### Consigne a
Réponds à ces questions sur l'extrait consacré aux débuts du théâtre religieux :
(i) De quel siècle à quel siècle s'étend la période hiératique ?
(ii) À Pâques, dans l'office du sépulcre, qui jouait les trois saintes femmes ?
(iii) Quel pape a reconnu par une bulle l'orthodoxie de ces cérémonies ?
++++++
Sommaire : Premiers essais dramatiques dans les églises. — La fête des fous. — Les Mystères. — Confrérie de la Passion.

Au fur et à mesure que le monde romain s’écroule sous les invasions réitérées des barbares, l’Église chrétienne recueille la civilisation près de disparaître ; mais ces arts, ces sciences, ces lettres, qu’elle sauve d’un irrémédiable naufrage, elle s’en empare et s’en fait la gardienne exclusive. Puis, les transformant sous l’inspiration de sa morale et les adaptant à son dogme, elle s’en sert pour dominer toutes les facultés humaines et édifier la civilisation chrétienne sur les ruines du polythéisme.

Du sixième au douzième siècle, on traverse une période hiératique ; l’Église est toute-puissante ; c’est elle qui a sauvé le monde de la barbarie, et les peuples reconnaissants acceptent son joug sans résistance et même avec bonheur.

Nous allons voir se reproduire au moins pendant cette période, en ce qui concerne le théâtre, les mêmes transformations auxquelles nous avons assisté en Grèce et en Italie aux époques sacerdotales. Nous allons voir l’art dramatique renaître dans le sanctuaire et s’y développer peu à peu, jusqu’au jour où, par la force même des choses, l’Église devenant impuissante à le retenir, il lui échappera sans retour.

Même à l’époque où les Pères de l’Église et les conciles jetaient leurs anathèmes contre les spectacles, le christianisme n’avait pu échapper à ce besoin impérieux de toutes les religions naissantes et il avait dû céder à cette loi fatale qui le condamnait à se servir du théâtre que lui-même proscrivait. Dès les premiers siècles de son établissement, on le voit recourir à ce précieux moyen de séduction et de puissance ; il institue des représentations destinées à faire connaître les mystères du culte nouveau, à les propager et à donner aux fidèles des enseignements nobles et élevés.

Noël, la Circoncision, l’Épiphanie, l’Assomption, l’Ascension, la Pentecôte[54], etc., etc., servent de prétexte à des cérémonies symboliques qui se célèbrent dans le temple et auxquelles le peuple accourt en foule.

[54] Pendant le moyen âge, l’usage s’était établi d’accorder au peuple, à l’occasion des principales fêtes de l’année, des immunités et des franchises qui rappelaient absolument celles dont jouissaient les Grecs aux fêtes Dionysiaques.

« L’Église, a dit M. Magnin[55], faisait appel à l’imagination dramatique ; elle instituait des cérémonies figuratives, multipliait les processions et les translations de reliques, et instituait enfin ses offices, qui sont de véritables drames : celui de præsepe ou de la crèche, à Noël ; celui de l’étoile ou des trois rois, à l’Épiphanie ; celui du sépulcre ou des trois Maries, à Pâques, où les trois saintes femmes étaient représentées par trois chanoines, la tête voilée de leur aumusse, ad similitudinem mulierum, comme dit le Rituel ; celui de l’Ascension, où l’on voyait, quelquefois sur le jubé, quelquefois sur la galerie extérieure, au-dessus du portail, un prêtre représenter l’ascension du Christ : toutes cérémonies vraiment mimiques, qui ont fait longtemps l’admiration des fidèles, et dont l’orthodoxie a été reconnue par une bulle d’Innocent III… On voit encore le génie naissant du christianisme s’essayer au drame, soit dans des compositions littéraires et érudites, soit dans les dialogues des liturgies apostoliques, où le prêtre, le diacre et le peuple prennent successivement la parole ; soit surtout dans l’établissement de quelques usages presque scéniques, comme les chants alternatifs pendant les repas communs ou agapes, les danses pratiquées à de certaines processions et autour des tombeaux des martyrs ; soit enfin dans une foule d’autres coutumes. »
++++++
### Consigne b
Remplace « series » par « data series » dans tous les enregistrements ci-dessous et recopie-les sans rien changer d'autre. Ne mets pas les images dans ta réponse.

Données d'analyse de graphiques
++++++
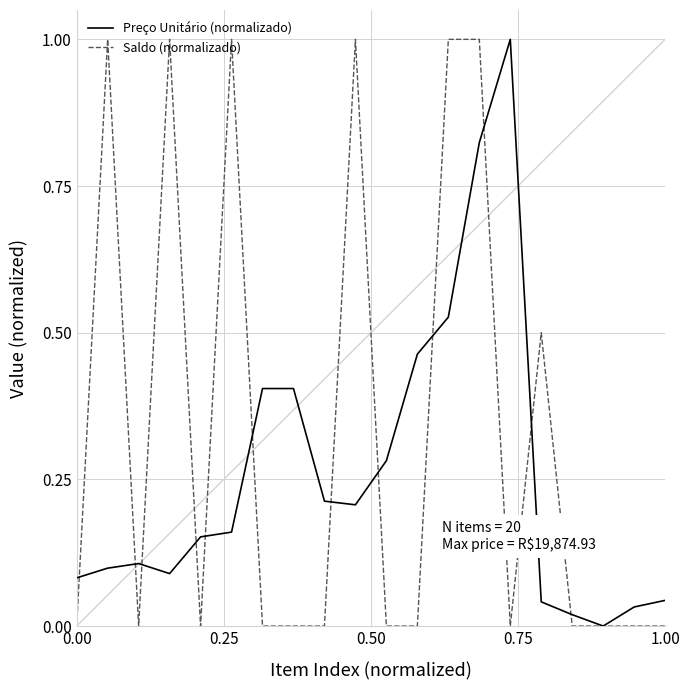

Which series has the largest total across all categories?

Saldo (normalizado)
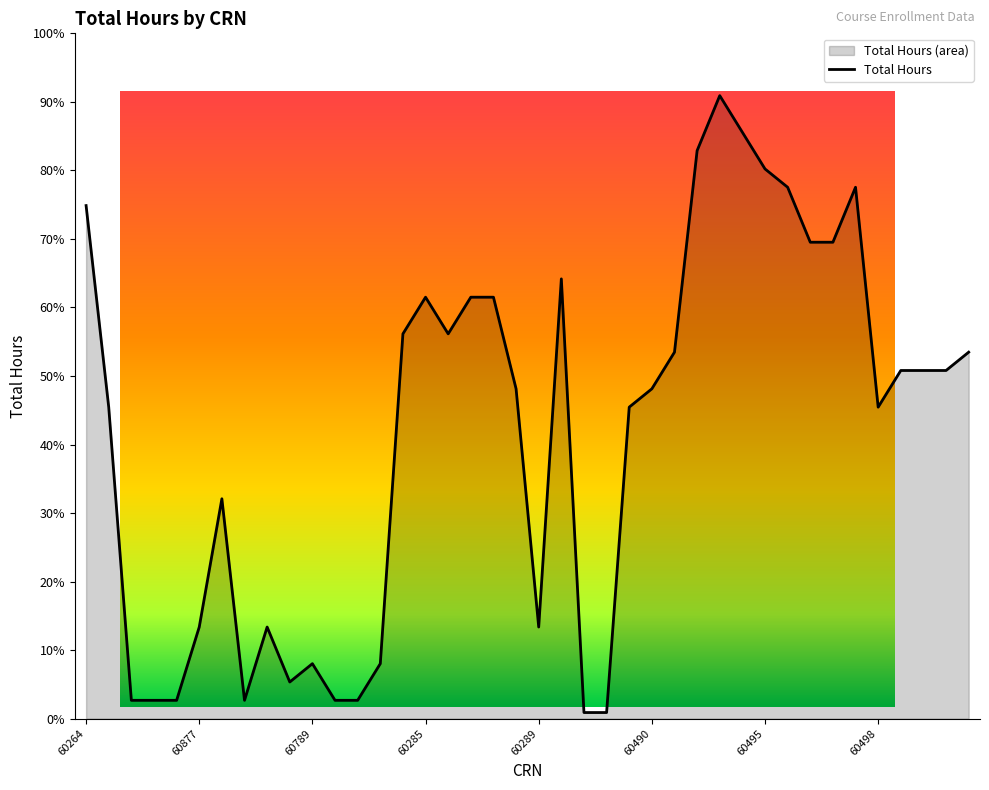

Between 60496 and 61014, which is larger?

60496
++++++
### Corrigé a
(i) Du sixième au douzième siècle.
(ii) Trois chanoines, la tête voilée de leur aumusse.
(iii) Innocent III.

### Corrigé b
Which data series has the largest total across all categories?

Saldo (normalizado)

Between 60496 and 61014, which is larger?

60496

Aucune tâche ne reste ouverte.